# What this task involves
In the listing that follows, the range to quote begins at the line that has "Internet Explorer und Firefox rdir.de" and ends after the line that has "Plagegeister aller Art und deren Bekämpfung - 19.03.2012"; quote it verbatim and add nothing.

# Data to process

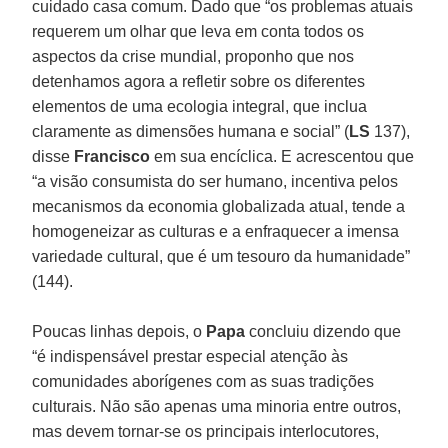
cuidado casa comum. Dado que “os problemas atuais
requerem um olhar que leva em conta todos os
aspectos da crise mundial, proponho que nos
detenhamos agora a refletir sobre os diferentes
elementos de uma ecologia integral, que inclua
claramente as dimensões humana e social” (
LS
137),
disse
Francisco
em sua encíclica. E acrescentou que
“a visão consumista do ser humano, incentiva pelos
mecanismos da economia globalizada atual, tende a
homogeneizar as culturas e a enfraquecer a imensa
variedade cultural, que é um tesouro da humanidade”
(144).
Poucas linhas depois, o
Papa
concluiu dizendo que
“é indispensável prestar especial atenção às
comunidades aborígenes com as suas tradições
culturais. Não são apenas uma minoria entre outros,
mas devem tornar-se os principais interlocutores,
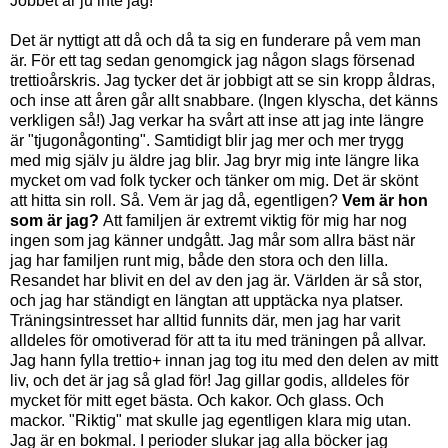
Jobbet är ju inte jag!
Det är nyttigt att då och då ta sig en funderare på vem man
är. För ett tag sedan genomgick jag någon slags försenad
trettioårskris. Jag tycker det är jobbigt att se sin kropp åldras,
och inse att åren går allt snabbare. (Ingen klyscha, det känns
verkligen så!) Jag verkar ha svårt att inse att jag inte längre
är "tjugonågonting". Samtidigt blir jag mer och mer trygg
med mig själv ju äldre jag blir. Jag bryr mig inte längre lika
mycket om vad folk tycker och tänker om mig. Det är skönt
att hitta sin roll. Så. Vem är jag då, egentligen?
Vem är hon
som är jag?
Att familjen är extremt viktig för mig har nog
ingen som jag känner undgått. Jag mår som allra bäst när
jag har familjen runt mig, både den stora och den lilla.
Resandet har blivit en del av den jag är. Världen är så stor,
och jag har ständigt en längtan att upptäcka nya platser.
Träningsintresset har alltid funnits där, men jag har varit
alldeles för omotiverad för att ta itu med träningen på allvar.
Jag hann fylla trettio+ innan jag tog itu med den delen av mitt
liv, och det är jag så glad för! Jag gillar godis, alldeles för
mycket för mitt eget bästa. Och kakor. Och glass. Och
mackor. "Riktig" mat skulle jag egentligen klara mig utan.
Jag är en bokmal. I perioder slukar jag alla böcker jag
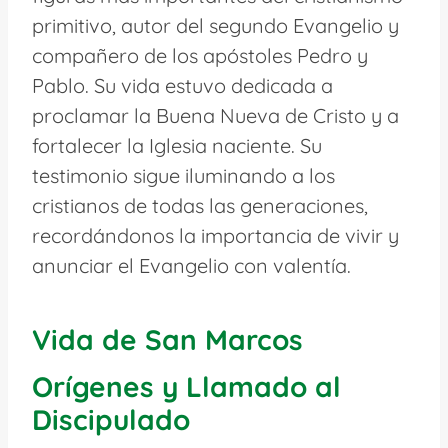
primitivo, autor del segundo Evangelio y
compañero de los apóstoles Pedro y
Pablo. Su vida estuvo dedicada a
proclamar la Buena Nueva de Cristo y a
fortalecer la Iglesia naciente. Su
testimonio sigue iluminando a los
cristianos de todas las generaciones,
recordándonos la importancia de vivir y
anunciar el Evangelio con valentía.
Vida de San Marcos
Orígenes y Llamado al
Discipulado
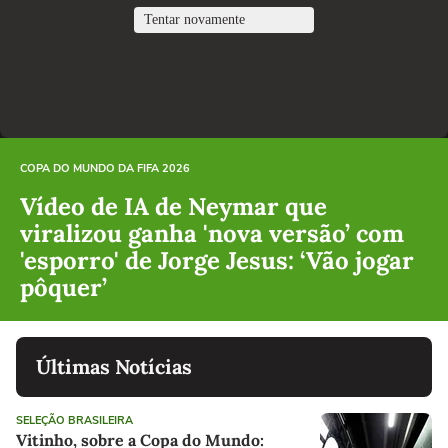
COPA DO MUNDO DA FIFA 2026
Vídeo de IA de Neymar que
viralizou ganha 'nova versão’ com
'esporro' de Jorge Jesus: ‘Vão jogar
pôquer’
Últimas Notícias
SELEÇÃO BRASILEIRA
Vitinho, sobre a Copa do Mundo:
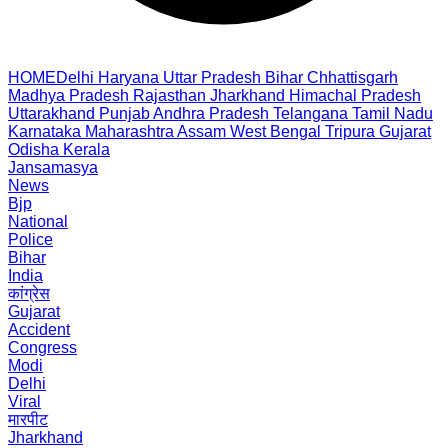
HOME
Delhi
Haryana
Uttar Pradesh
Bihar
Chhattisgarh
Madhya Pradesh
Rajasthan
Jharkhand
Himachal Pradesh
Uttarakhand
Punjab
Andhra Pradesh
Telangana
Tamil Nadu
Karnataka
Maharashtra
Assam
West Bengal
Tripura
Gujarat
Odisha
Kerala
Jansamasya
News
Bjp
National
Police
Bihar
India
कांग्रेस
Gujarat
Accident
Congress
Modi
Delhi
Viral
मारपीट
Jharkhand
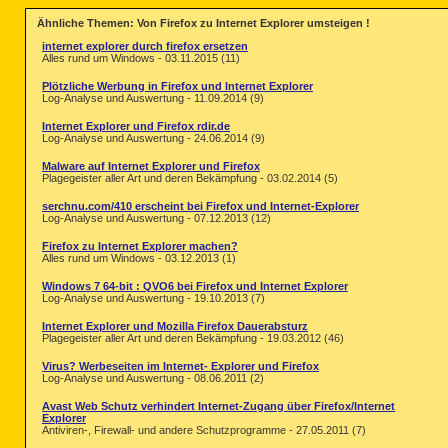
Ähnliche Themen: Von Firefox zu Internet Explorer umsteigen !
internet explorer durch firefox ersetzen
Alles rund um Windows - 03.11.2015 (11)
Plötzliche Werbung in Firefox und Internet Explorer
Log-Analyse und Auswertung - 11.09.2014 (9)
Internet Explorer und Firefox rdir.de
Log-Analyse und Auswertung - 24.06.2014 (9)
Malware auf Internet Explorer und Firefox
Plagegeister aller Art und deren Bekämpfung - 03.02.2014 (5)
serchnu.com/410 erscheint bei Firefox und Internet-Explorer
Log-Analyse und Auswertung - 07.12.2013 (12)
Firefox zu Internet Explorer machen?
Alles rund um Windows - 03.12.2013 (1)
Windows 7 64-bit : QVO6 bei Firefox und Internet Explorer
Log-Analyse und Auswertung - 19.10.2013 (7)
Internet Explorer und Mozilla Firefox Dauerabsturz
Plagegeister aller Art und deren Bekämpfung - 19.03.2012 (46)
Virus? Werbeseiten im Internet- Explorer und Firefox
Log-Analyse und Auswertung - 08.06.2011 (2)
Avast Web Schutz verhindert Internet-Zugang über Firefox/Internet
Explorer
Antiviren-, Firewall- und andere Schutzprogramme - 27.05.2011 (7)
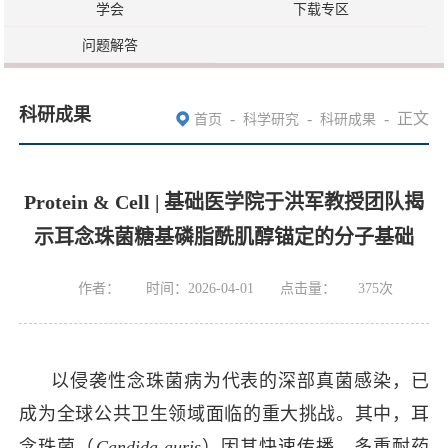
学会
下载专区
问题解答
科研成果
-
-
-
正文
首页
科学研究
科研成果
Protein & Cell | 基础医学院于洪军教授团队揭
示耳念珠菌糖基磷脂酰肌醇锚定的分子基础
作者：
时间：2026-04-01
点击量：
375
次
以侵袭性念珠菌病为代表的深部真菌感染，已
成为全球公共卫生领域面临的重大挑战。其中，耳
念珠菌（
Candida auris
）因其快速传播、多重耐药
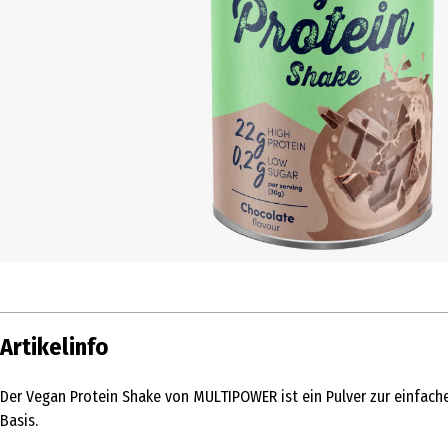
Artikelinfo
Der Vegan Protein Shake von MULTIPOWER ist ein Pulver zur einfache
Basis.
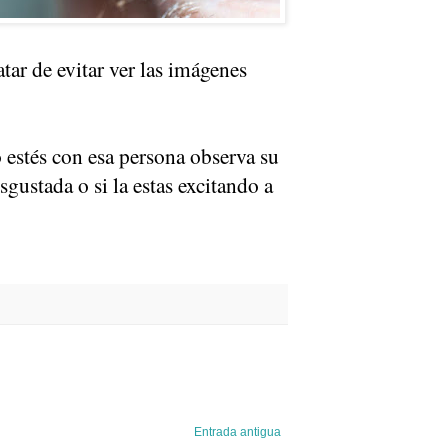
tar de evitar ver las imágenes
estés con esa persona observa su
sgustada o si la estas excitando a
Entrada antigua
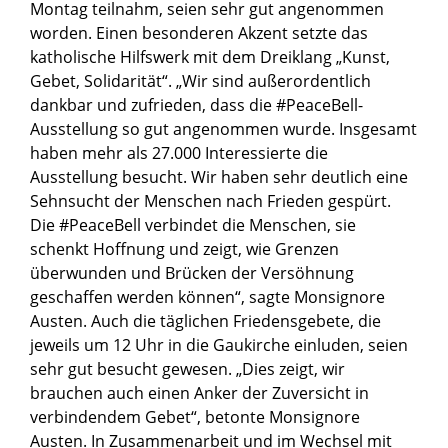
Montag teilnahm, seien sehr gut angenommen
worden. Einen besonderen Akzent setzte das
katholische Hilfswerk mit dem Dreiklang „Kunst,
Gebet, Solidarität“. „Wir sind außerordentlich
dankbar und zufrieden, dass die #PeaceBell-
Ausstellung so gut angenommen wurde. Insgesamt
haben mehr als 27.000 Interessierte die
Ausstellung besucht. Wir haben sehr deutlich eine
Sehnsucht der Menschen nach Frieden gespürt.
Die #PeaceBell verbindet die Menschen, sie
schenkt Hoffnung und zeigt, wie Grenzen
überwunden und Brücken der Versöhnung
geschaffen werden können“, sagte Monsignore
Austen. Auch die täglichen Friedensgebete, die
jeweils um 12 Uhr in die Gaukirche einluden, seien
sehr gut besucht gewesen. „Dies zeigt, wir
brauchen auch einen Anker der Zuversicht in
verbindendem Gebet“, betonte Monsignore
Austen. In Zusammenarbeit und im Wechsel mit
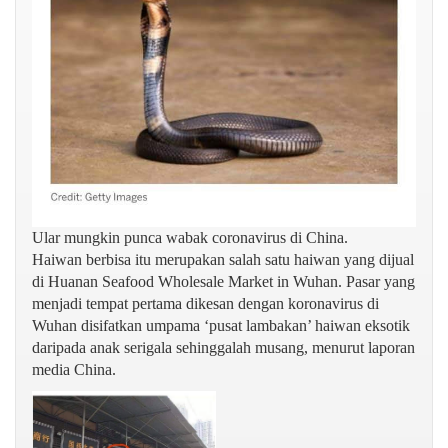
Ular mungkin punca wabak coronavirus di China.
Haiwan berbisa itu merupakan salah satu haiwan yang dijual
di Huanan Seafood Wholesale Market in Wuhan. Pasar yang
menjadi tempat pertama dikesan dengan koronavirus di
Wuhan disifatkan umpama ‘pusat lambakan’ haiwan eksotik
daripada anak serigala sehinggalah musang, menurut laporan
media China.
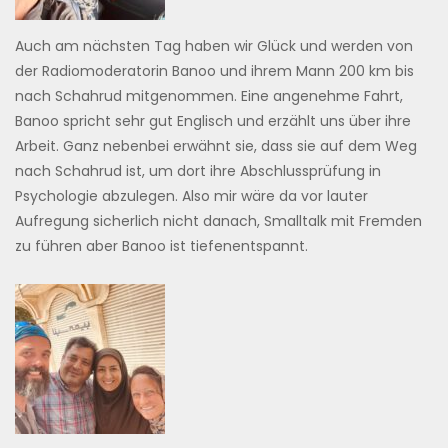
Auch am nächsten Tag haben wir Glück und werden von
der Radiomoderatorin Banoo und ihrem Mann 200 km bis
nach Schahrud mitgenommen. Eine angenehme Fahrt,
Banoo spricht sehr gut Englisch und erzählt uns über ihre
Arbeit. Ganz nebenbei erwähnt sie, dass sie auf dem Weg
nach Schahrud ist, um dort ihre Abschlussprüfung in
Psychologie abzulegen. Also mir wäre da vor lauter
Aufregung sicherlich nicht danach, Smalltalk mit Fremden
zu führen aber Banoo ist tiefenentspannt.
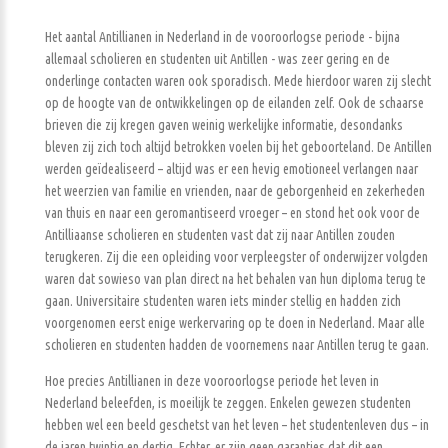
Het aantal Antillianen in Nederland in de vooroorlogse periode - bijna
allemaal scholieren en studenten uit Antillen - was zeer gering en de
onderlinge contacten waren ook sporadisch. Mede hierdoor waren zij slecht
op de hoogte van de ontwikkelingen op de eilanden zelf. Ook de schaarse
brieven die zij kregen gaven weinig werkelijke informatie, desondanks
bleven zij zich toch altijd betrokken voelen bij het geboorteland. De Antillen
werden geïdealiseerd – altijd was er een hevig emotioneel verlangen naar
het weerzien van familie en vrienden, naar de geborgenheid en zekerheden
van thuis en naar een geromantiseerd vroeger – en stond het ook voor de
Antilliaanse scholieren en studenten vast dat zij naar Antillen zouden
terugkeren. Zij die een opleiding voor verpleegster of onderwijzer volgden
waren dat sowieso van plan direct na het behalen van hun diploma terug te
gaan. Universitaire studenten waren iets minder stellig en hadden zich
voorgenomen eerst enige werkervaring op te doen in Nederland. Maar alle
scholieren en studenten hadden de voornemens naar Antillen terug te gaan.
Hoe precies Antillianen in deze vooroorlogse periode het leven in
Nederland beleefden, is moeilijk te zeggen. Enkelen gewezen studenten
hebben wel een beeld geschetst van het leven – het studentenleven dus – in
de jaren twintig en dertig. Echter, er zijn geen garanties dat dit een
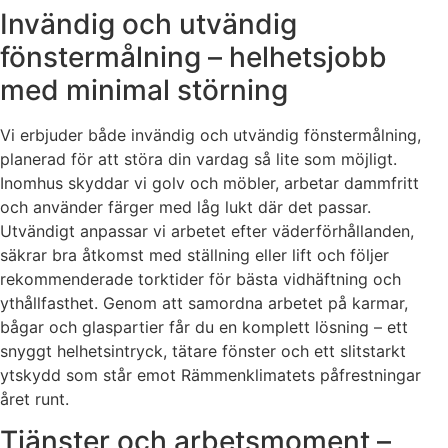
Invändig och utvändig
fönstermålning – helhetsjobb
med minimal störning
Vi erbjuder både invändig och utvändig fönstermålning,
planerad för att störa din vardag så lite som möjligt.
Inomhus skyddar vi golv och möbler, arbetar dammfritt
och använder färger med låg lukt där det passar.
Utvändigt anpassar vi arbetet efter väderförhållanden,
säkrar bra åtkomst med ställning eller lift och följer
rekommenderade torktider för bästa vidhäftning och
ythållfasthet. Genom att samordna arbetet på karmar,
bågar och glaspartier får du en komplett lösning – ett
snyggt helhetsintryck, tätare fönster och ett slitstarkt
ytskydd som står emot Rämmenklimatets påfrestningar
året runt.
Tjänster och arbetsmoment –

# Expected output
Internet Explorer und Firefox rdir.de
Log-Analyse und Auswertung - 24.06.2014 (9)
Malware auf Internet Explorer und Firefox
Plagegeister aller Art und deren Bekämpfung - 03.02.2014 (5)
serchnu.com/410 erscheint bei Firefox und Internet-Explorer
Log-Analyse und Auswertung - 07.12.2013 (12)
Firefox zu Internet Explorer machen?
Alles rund um Windows - 03.12.2013 (1)
Windows 7 64-bit : QVO6 bei Firefox und Internet Explorer
Log-Analyse und Auswertung - 19.10.2013 (7)
Internet Explorer und Mozilla Firefox Dauerabsturz
Plagegeister aller Art und deren Bekämpfung - 19.03.2012 (46)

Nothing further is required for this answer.